ACTIVITIES =>
a. Give only the number of lines in the listing that contain the word "наскільки", matching case exactly.
b. Resume the passage about Arthur Rock and the start of venture capital, continuing on from its last sentence.

EXTRACT TO READ =>
Rock, considered the father of venture capital, backed Intel's founding and Apple's early rounds, proving that betting on extraordinary founders building transformative technology is the highest-return strategy in investing.

The Story

Arthur Rock is widely considered the father of venture capital. In 1968, he provided the crucial funding to help Bob Noyce and Gordon Moore leave Fairchild Semiconductor and found Intel — investing $2.5 million for a stake in what would become the world's most important semiconductor company. A decade later, he made an early investment in Apple Computer, joining the board and helping guide Steve Jobs through the company's critical early years.

EXERCISE INPUT =>
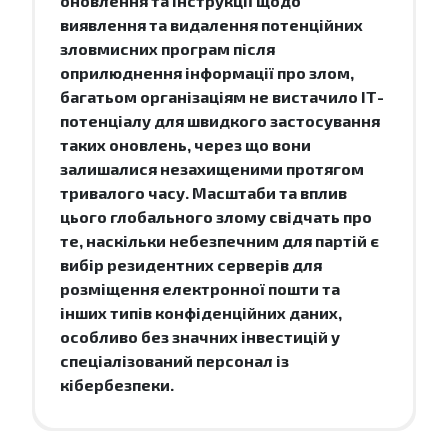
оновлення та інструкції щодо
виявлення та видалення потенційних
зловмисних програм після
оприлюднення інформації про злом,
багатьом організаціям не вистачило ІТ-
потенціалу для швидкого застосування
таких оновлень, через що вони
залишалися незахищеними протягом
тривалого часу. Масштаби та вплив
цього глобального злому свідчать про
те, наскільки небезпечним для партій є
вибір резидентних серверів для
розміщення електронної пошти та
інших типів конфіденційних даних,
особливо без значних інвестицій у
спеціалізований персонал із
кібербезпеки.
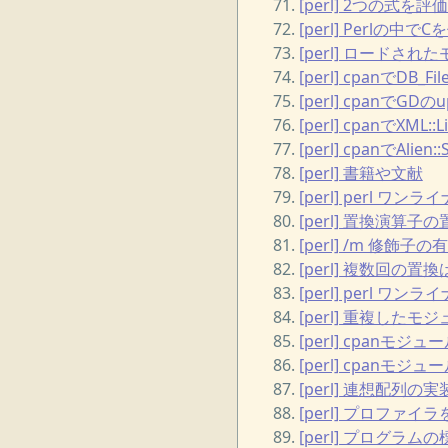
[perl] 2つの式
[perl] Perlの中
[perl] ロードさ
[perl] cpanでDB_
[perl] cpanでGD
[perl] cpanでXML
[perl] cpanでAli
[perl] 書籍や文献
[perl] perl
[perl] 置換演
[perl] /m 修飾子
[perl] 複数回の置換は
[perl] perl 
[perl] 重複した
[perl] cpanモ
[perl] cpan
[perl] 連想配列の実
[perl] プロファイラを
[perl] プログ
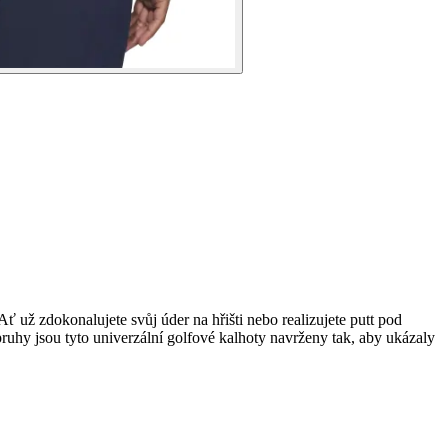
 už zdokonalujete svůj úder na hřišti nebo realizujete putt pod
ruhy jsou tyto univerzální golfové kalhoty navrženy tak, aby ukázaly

==

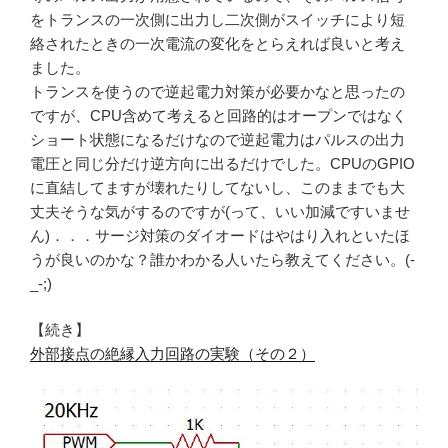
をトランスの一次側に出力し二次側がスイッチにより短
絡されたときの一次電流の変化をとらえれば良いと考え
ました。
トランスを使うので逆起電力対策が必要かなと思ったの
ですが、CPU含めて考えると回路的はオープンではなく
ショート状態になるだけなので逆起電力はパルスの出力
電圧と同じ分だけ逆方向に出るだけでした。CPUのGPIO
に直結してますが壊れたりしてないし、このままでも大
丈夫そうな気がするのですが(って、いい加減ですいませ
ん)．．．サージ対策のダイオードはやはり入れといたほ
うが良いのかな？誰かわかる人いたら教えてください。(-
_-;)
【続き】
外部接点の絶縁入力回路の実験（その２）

ANSWERS FOR THE TASKS =>
a. 1

b.
Rock's investments in Intel and Apple generated returns measured in the billions and helped create the modern technology industry. But his contribution went beyond money — he helped invent the venture capital model itself, demonstrating that providing capital and guidance to brilliant founders could generate extraordinary returns while advancing technology. His investment philosophy was simple: "I invest in people, not ideas." Both Intel and Apple validated this approach spectacularly, and Rock's legacy lives on in every venture capital firm that follows his people-first approach.

Key Insight

Invest in people, not just ideas — the right founders will pivot and adapt until they find the right product, but the wrong founders will fail even with the best idea.

I invest in people, not ideas. Ideas are a dime a dozen. An idea without a great person behind it is not worth investing in.